■ Collected data
=-=-=-=-=

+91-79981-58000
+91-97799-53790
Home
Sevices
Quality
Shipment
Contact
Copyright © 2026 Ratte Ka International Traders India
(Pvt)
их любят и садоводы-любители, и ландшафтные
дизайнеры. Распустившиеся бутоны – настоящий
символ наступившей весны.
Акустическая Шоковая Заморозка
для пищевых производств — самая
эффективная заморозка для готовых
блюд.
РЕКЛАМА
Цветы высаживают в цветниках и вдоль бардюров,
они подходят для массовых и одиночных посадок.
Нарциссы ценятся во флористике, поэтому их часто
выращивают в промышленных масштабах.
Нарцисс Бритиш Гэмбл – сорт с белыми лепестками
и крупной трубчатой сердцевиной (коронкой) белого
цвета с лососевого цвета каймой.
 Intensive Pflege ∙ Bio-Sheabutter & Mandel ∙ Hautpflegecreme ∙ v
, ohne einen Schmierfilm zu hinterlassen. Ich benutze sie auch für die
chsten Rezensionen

=-=-=-=-=

■ Work to be completed
Return each record exactly as given.

■ Response box
+91-79981-58000
+91-97799-53790
Home
Sevices
Quality
Shipment
Contact
Copyright © 2026 Ratte Ka International Traders India
(Pvt)
их любят и садоводы-любители, и ландшафтные
дизайнеры. Распустившиеся бутоны – настоящий
символ наступившей весны.
Акустическая Шоковая Заморозка
для пищевых производств — самая
эффективная заморозка для готовых
блюд.
РЕКЛАМА
Цветы высаживают в цветниках и вдоль бардюров,
они подходят для массовых и одиночных посадок.
Нарциссы ценятся во флористике, поэтому их часто
выращивают в промышленных масштабах.
Нарцисс Бритиш Гэмбл – сорт с белыми лепестками
и крупной трубчатой сердцевиной (коронкой) белого
цвета с лососевого цвета каймой.
 Intensive Pflege ∙ Bio-Sheabutter & Mandel ∙ Hautpflegecreme ∙ v
, ohne einen Schmierfilm zu hinterlassen. Ich benutze sie auch für die
chsten Rezensionen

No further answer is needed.